指導医は、自らの臨床知を体系化し、若い医師や医療スタッフに伝えます。そして学会を通じて成果を発信し、国内外の潮流に影響を与えます。患者を救う力を「自分一人の手技」に留めず、未来を担う仲間へと継承する。その姿勢こそが、真のリーダーとしての証明です。
日本栄養精神医学会の研修施設の教育責任者には、指導医が必須です。また、一部の日本栄養精神医学会の医療機関型やカウンセリング型の認定施設の「顧問医」として依頼されることも多くなると思います。
認定施設教育責任者 ― 拠点を築く旗手
さらに重要なのは「施設」という単位です。個人の力に依存するのではなく、チームとして栄養精神医学を実践し、教育の拠点とする。その要を担うのが「認定施設教育責任者」です。

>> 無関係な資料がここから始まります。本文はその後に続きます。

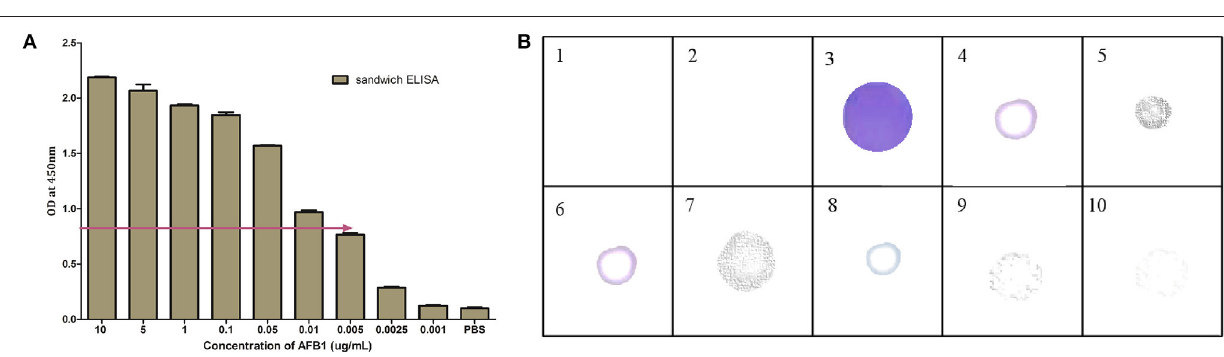
FIGURE 6 | Characterization of AFB1a Aptamer-anti-AFB1 antibody based sandwich immunoassay: (A) Limit of detection for developed sandwich ALISA platform determined by indirect ELISA against different AFB1 concentration (10–0.001 µ g/mL). (B) Cross reactivity analysis of developed sandwich immunoassay against 1 and 2-Blank, 3-AFB1, 4-AFB2, 5-AFG1, 6-AFG2, 7-Ochratoxin A, 8- Citrinin, 9-DON,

施設の責任者は、診療の質を担保し、研修の場を提供し、地域に学びの光を広げる旗手です。全国に点在する認定施設がつながり合い、医療資源のネットワークを築くことで、患者にとって「どこへ行っても食と心を大切にする医療が受けられる」社会を実現できます。
認定制度が拓く未来
この三つの制度は、単なる肩書きや資格にとどまりません。
それは、学会としての意思表明です。「日本において栄養精神医学を確立する」という歴史的使命を果たすための、旗印であり、礎です。
学術的には、認定医が積み上げる症例と研究が、日本から世界へ新しいエビデンスを発信していきます。社会的には、認定施設が全国に広がり、患者や家族に「信頼の拠点」が提供されます。そして教育的には、指導医が次代を担う人材を育成し、持続可能な医療基盤を築きます。
「食と心」の栄養精神医学認定医・指導医が世界を変える
先生方。精神医学は幾度となく進化の波を乗り越えてきました。精神分析、薬物療法、認知行動療法、脳科学…。そして今、私たちの前に広がる次なる地平は「栄養精神医学」です。
この流れに立ち向かうのではなく、先頭に立ち、社会を導くのが私たち医師の使命です。認定医として新しい治療軸を担い、指導医として未来を拓き、教育責任者として拠点を築く。その一歩一歩が、日本の精神科医療を刷新し、苦しむ人々に希望の光をもたらします。
結び
「メンタルヘルスは食事から」この理念のもと、「食と心をつなく医療」を広めるために、日本栄養精神医学会は歩みを進めています。
崇高な使命を担うこの認定制度に、どうか先生方の力を重ねてください。ともに、日本の医療を変え、世界へ新たな価値を示す歴史の一歩を刻んでまいりましょう。